Stated goal:
Count the lines in the entries below that contain the word "diameter". Reply with the number only.

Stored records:
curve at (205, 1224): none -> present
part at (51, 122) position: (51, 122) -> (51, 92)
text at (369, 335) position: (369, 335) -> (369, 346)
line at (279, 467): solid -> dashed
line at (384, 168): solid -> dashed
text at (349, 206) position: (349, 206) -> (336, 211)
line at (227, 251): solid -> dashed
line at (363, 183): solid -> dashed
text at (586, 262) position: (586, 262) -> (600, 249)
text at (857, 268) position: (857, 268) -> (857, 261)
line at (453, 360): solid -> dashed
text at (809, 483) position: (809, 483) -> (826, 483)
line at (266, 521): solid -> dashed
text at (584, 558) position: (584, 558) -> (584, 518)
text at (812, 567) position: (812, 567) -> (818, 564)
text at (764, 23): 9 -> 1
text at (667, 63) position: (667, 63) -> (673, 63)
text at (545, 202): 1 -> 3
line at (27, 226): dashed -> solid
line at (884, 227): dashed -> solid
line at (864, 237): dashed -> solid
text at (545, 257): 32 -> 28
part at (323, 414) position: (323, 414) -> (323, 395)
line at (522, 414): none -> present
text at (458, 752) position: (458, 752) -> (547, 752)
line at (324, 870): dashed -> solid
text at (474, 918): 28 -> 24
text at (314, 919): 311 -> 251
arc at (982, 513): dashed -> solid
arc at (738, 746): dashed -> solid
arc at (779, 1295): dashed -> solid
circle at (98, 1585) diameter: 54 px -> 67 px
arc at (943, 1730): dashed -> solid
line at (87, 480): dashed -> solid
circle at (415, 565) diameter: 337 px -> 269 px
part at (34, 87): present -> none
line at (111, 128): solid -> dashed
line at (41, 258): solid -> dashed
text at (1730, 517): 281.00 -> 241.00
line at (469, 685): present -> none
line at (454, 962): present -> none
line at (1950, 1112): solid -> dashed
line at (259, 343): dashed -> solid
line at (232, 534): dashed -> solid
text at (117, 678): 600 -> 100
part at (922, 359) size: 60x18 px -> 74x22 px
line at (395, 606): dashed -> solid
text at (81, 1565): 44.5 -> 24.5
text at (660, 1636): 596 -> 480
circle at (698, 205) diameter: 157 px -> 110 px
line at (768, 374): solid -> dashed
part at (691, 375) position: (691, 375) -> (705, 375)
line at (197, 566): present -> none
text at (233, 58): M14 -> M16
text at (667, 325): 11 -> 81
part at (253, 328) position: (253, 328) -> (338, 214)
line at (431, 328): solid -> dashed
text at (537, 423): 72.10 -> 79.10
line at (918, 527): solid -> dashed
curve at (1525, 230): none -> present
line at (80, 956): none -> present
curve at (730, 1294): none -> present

Finished exercise:
3